Dexter Fletcher has explained why David Furnish does not feature in the biopic about his husband Sir Elton John.
Rocketman follows Sir Elton as he meets his collaborator Bernie Taupin and through his big break in the US, as well as his struggles with addiction and relationship with manager John Reid.
The film stars Taron Egerton as Sir Elton, and the performance has landed him Golden Globe and Screen Actors Guild award nominations.
Asked if it was ever discussed whether the singer’s relationship with Furnish, with whom he now has two sons, would be part of the story, Fletcher told the PA news agency: “No is the short answer… what is compelling in a drama is the struggle, is the fight, and not say that being happy is boring, but cinematically it is not as (compelling).
“We didn’t want the film to outstay its welcome and he (Sir Elton) is a young boy, he’s not very happy, he finds music and love and success, and he’s happy and then those things become a complete burden and he’s unhappy, he becomes an alcoholic and he gets better again, he’s happy.
“OK he’s happy, he’s happy, he’s happy, and it gets to a point where you have to go ‘OK, where is the line?'”
The film does include text on screen before the credits that refers to Sir Elton’s marriage and children, and Fletcher said: “His love with David and their family, that is beautiful, and I think that is why we said we should acknowledge it, because it is very important.
“The audience see the benefits of him getting back up, but because we’ve done two hours, people would be chewing up the upholstery if we had gone and made it four hours.”
Furnish is a producer on the film and Sir Elton is an executive producer.
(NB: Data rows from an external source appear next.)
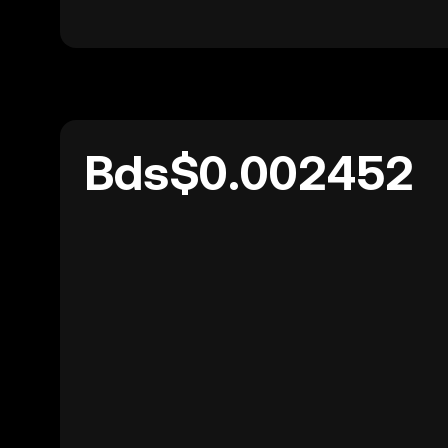
Bds$0.002452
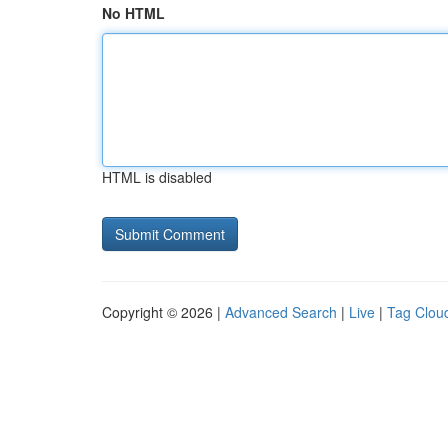
No HTML
HTML is disabled
Copyright © 2026 |
Advanced Search
|
Live
|
Tag Clou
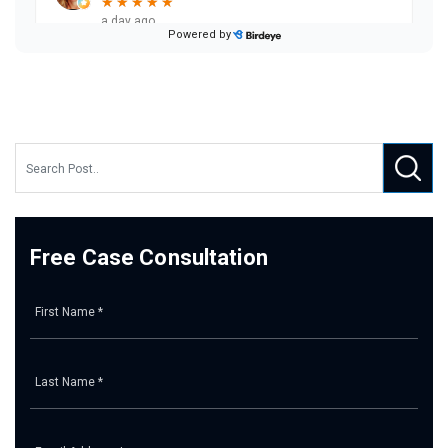
Free Case Consultation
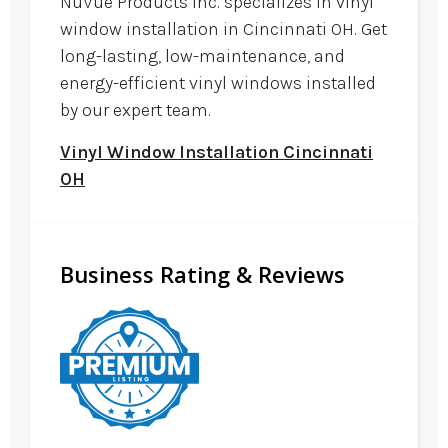
NuVue Products Inc. specializes in vinyl
window installation in Cincinnati OH. Get
long-lasting, low-maintenance, and
energy-efficient vinyl windows installed
by our expert team.
Vinyl Window Installation Cincinnati
OH
Business Rating & Reviews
Discussing whether the film would have been different if that had not been the case, Fletcher said: “I don’t think it would have been as authentic in its way.
“I think he has this authenticity and the agenda is to be authentic, not to hide anything, that is not in his nature, there was no corner where I couldn’t shine a light.
“I only had two hours to do it, so it’s a lot of light to fit in in that two hours, but fortunately I was dealing with subject matter where he was like ‘Yeah, yeah, that’s OK, what do you want to know?’
“The first lunch I sat down with him, we were meant to be an hour and we were there four hours later, because he just was incredibly accessible and I think he knew and understood that there were a lot of questions to ask, but it was all in pursuit of authenticity and truth, and that is what Taron’s strength in the role is.
“I’m sure it would have been different if he weren’t as involved.
“Other people protect someone’s legacy. It’s like Bohemian Rhapsody (Fletcher stepped in to finish the Freddie Mercury biopic, taking over from credited director Bryan Singer), the people who were making that film are people who love him, but he’s no longer around to contribute so it has to be managed through their desire to protect him, and maybe that is not always as exposing.
“We can be honest about ourselves but maybe other people around us who love us protect us more.
“Love is about wanting to protect people and that can manifest itself in different ways, I think that is why Bohemian Rhapsody is a bit of a softer film in a way, because Freddie is not around to defend himself, whereas Elton is.”
Rocketman is out now on DVD, Blu-ray and digital download.